Reuters commissioned a poll about President Trump’s executive order that caused so much controversy over the weekend. Here are the results:
So 59 percent of respondents are either in favor of the executive order, indifferent, or don’t know anything about it. It’s tiresome to keep harping on media bias, but given that’s the top line result of the poll, here’s the headline Reuters is running with: “Exclusive: Only a third of Americans think Trump’s travel ban will make them safer.” Considering 26 percent of respondents said that the executive order would make them “less safe,” and the rest had no opinion, that headline seems designed to attack Trump’s executive order even if it means downplaying the results of Reuters’s own poll.
It’s also remarkable that the executive order is still relatively popular after a weekend of protests, some successful legal actions challenging the order, and loads of negative press. Even a lot of conservative critics and Republican members of Congress, who might otherwise have supported the executive order, expressed concerns about the incompetence involved in implementing it. Had the implementation been more considered and gone more smoothly, it’s hard to imagine that the executive order wouldn’t be more popular.
Some conservatives, like John Podhoretz, have been warning not to dismiss the intensity of the Trump opposition as a political force. I think this is correct. There were a lot of dismissals of the Tea Party in 2010, and congressional elections that year resulted in the worst electoral defeat for a major party since the end of World War II. And that was with a media that was hostile to the Tea Party—this time around they’re putting pink hats on the cover of Time magazine and talking about “the resistance.”
However, there’s an equal and opposite danger for Democrats. One is to mistake the fact that Trump is hated in their respective Facebook bubbles for the fact that he and his policies are broadly unpopular when he’s not. This is a rather illuminating way of looking at the Reuters poll on Trump’s executive order:
Here is an example of why we think “everyone I know” agrees with us.
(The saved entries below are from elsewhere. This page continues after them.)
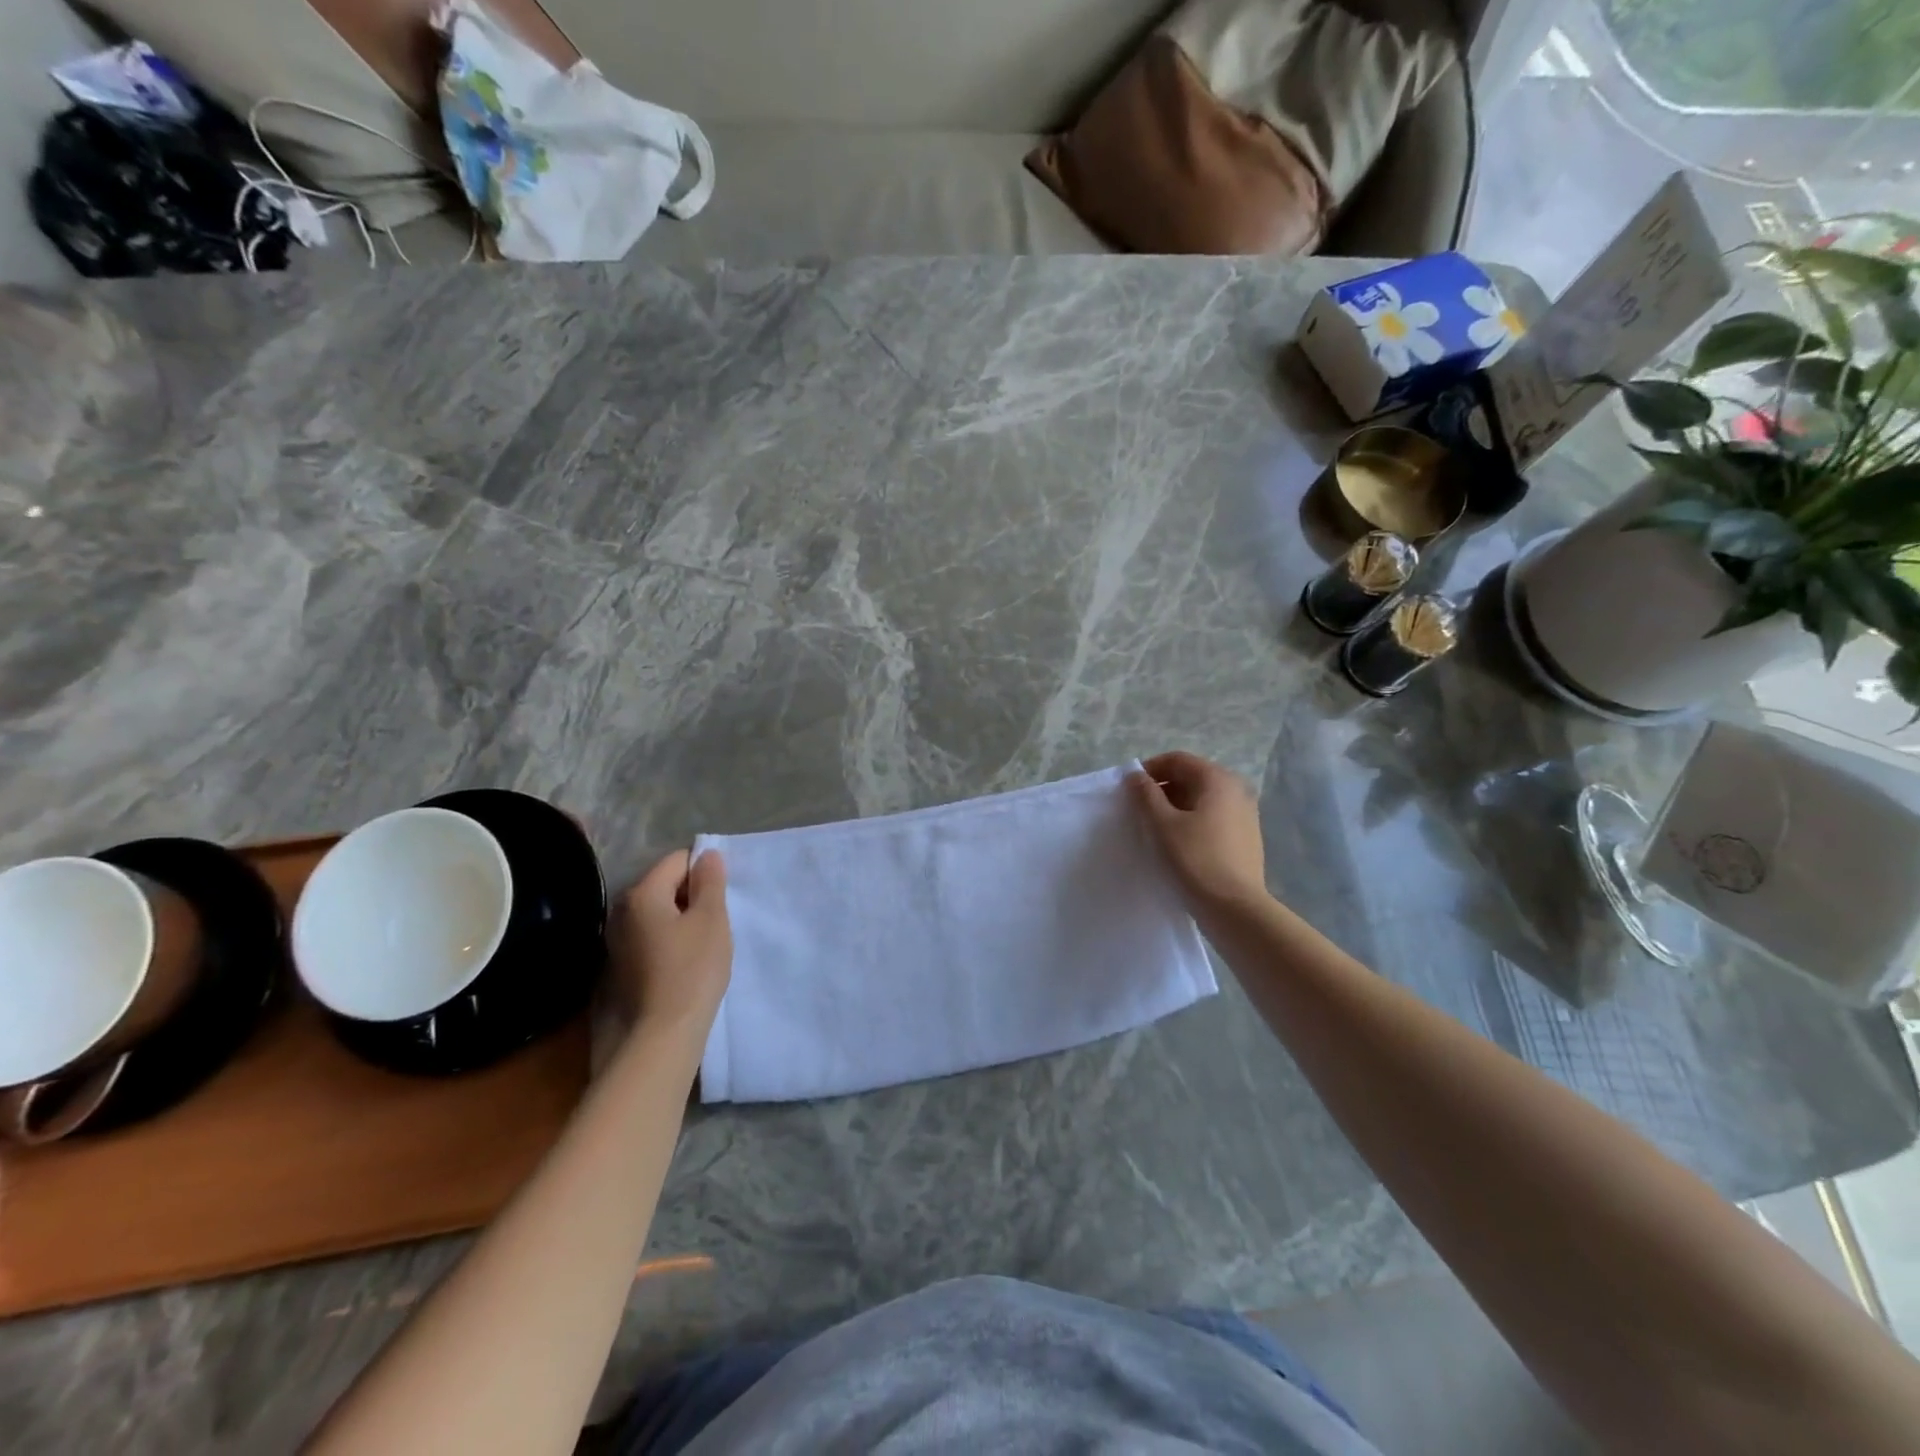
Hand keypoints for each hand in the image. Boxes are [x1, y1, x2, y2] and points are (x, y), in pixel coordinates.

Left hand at [607, 849, 731, 1042]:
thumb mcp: (712, 919)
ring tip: (702, 943)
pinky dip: (668, 939)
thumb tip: (707, 855)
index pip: (678, 860)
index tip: (721, 899)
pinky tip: (684, 961)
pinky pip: (650, 935)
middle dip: (691, 895)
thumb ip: (710, 882)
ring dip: (680, 918)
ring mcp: (617, 939)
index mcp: (642, 893)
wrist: (662, 1033)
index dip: (704, 872)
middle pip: (664, 884)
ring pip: (657, 912)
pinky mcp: (620, 964)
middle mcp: (621, 911)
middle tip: (715, 921)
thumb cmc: (693, 969)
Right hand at [1129, 751, 1267, 911]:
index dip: (1150, 769)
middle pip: (1192, 776)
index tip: (1129, 789)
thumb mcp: (1162, 824)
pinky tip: (1178, 843)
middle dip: (1163, 788)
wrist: (1235, 908)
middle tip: (1139, 809)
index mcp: (1217, 779)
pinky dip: (1192, 820)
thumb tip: (1135, 776)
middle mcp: (1237, 789)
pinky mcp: (1246, 836)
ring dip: (1176, 805)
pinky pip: (1213, 817)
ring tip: (1156, 828)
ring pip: (1202, 798)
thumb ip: (1146, 794)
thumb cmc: (1194, 859)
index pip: (1177, 760)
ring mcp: (1245, 813)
Data on immigration ban from Reuters/Ipsos poll today. pic.twitter.com/5oayhsrp5Y
— Charles Franklin (@PollsAndVotes) February 1, 2017
Further, the chaos involved in Trumpland is not a new thing. Every time Trump does something outrageous, the temptation has been to declare that this new action will be the straw that breaks the camel’s back of Trump’s support. And yet, despite a number of decisions and statements during the campaign that would have sunk a normal candidate, Trump marched right on to the White House. As The Atlantic’s Adam Serwer recently remarked, “Liberals really need to be careful about constructing their own echo chamber where the Trump White House is always on the verge of implosion.” MSNBC host Chris Hayes enthusiastically agreed with the sentiment.
Funnily enough, the Obama presidency was marked by the media rushing to call everything the GOP did to oppose the Democratic agenda “Republican overreach”, and the term was comically overused, considering how the GOP dominated state, local, and federal elections as Obama’s two terms wore on. The press is not exactly eager to let go of this phrase—Serwer’s own publication ran a piece on January 3 entitled, “Republicans Grapple With the Risk of Overreach.”
But as the furor over Trump’s executive order shows, the risk of Democratic overreach is very real—particularly because outraged liberals are storming Senate minority leader Chuck Schumer’s apartment and demanding he engage the Democratic party in unprecedented amounts of obstructionism over basic things such as cabinet appointments. In general, the base is pushing the party much further left than they ought to be in a country that, despite all of Barack Obama’s “coalition of the ascendent” triumphalism, is still firmly center-right. It’s possible that Trump might well implode all on his own, and fierce Democratic opposition early could pay off. However, 10 Democratic senators are up for reelection in 2018 in states that Trump won. If Trump remains at all popular in those states by the time the midterms roll around, the minority party runs the risk of even further reducing its congressional power.
In other words, when even smart liberals such as Serwer and Hayes are sounding the alarm, Democrats are indeed running a big risk of overreach.